Highly efficient continuous gas-phase dehydrogenation of formic acid by Ni Induces β-Mo2C to α-MoC Structural Transformation

Formic acid (FA) is a promising hydrogen storage carrier for high power density hydrogen fuel cells. However, dehydrogenation of FA usually produces CO by-products that poison the catalyst. The prevention of FA decomposition into CO within high-temperature proton exchange membrane (HT-PEM) systems operating at 130–200°C remains a formidable scientific challenge.

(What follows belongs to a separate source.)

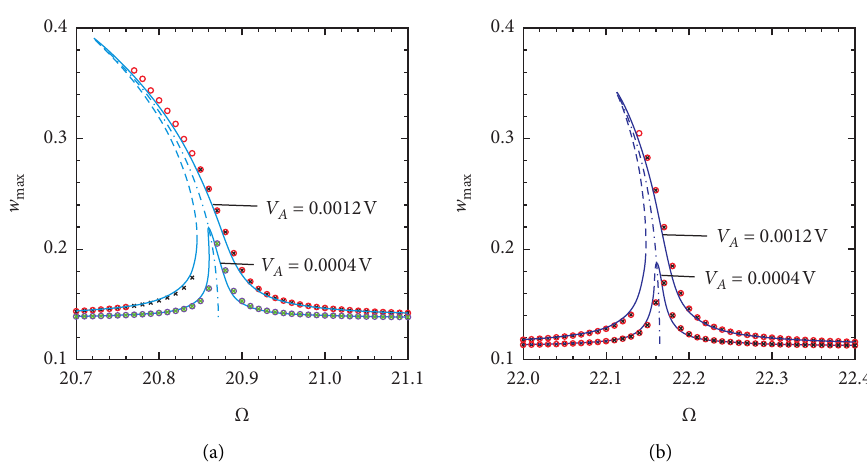
Figure 12: Amplitude-frequency curve: V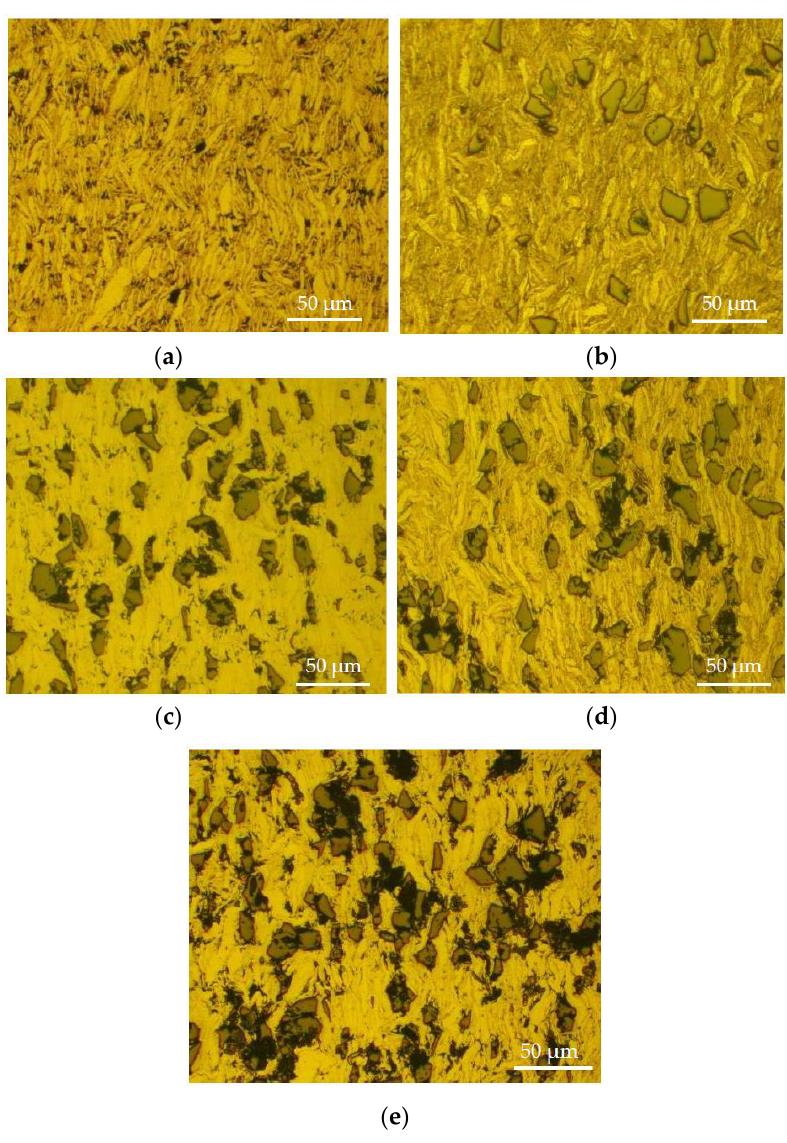
Figure 4. Optical micrographs of unsintered Fe/B 4 C composites: ( a ) 100 vol.% Fe; ( b ) Fe + 5 vol.% B 4 C; ( c ) Fe + 10 vol.% B 4 C; ( d ) Fe + 20 vol.% B 4 C; ( e ) Fe + 30 vol.% B 4 C. ( c ) Fe + 10 vol.% B + 20 vol.% B + 30 vol.% B 4 C; ( d ) Fe 4 C; ( e ) Fe 4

Here, we propose a Ni doping-induced active phase transition of molybdenum carbide on carbon-based catalysts, enhancing hydrogen production from FA. Ni-MoC/NC achieves complete FA conversion at 190 °C, maintaining stable catalytic performance over 170 hours. In MoC/NC, Mo primarily exists as β-Mo 2 C and γ-Mo 2 N, while in Ni-MoC/NC, it predominantly forms α-MoC and γ-Mo 2 N. XRD and XPS analyses reveal that Ni doping induces the transformation of β-Mo 2 C into α-MoC, improving catalytic performance. Mechanistic studies identify HCOO* as a key intermediate in FA dehydrogenation on Ni-MoC/NC. The catalyst promotes the dissociation of HCOOH* into HCOO*, reduces the energy barrier for HCOO* conversion to CO 2 *, and inhibits CO by-product formation, accelerating FA dehydrogenation. These findings highlight Ni-MoC/NC as a robust catalyst for efficient hydrogen production. • Ni-promoted Mo-soybean solid-phase reaction converts β-Mo 2 C to α-MoC. • Catalyst gives 100% FA conversion and H 2 selectivity; 170 h at 190 °C. • Reveals functional group evolution and intermediate formation in FA dehydrogenation.